Exercise prompt | Among the records, how many lines contain "vùng"? Only the number is needed.

Raw data |

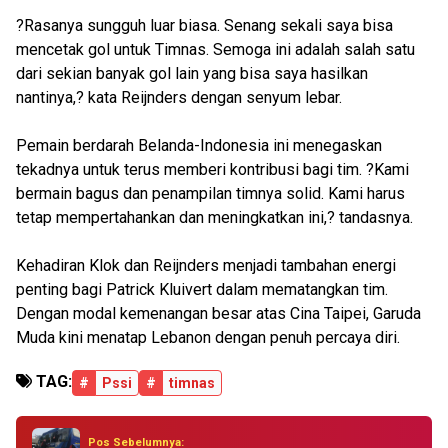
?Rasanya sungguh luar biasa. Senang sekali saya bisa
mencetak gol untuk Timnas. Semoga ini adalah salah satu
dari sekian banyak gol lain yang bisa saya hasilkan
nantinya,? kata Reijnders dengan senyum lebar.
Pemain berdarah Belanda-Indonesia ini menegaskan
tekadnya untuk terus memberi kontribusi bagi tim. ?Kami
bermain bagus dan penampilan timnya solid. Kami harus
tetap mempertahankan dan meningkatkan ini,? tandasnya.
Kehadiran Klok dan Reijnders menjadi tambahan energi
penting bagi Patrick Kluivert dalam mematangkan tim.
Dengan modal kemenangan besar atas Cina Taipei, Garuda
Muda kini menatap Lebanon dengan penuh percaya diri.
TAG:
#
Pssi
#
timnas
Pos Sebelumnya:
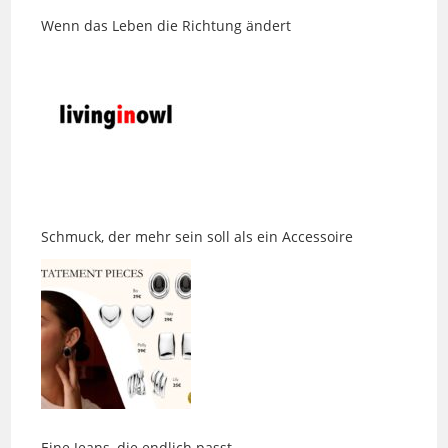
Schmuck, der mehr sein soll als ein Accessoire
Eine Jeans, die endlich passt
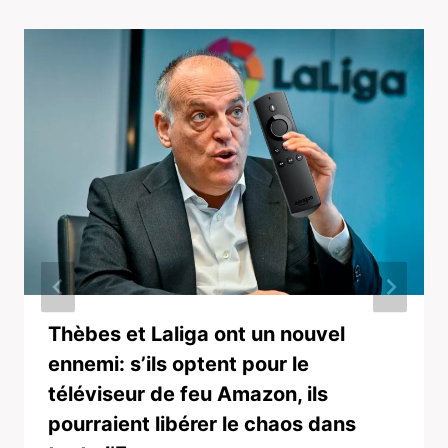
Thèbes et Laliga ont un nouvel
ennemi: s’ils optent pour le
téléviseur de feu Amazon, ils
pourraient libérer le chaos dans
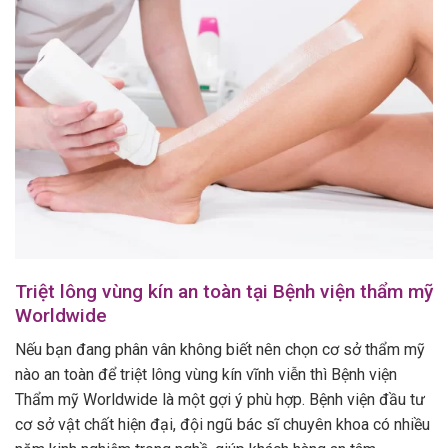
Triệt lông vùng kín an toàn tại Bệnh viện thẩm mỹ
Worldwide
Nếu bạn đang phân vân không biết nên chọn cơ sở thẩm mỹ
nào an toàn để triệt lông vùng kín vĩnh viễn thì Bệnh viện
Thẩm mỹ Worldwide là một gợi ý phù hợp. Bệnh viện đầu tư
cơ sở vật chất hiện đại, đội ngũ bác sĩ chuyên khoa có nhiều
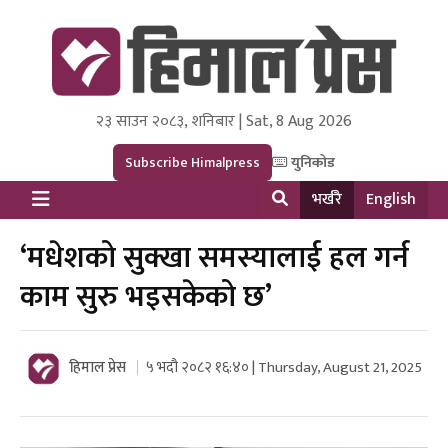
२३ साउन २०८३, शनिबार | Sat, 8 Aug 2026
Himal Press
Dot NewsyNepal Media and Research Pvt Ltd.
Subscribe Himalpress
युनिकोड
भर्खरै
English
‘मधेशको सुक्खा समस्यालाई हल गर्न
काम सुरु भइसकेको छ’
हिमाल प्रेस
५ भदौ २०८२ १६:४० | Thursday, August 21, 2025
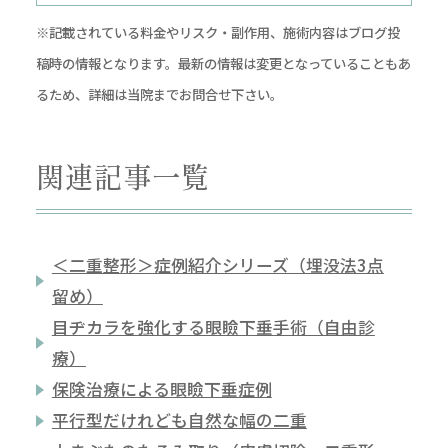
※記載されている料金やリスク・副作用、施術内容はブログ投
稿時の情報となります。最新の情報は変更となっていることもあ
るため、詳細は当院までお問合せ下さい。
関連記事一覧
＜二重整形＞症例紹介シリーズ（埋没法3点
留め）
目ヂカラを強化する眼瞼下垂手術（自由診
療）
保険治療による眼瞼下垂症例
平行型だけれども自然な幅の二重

Task answer | 2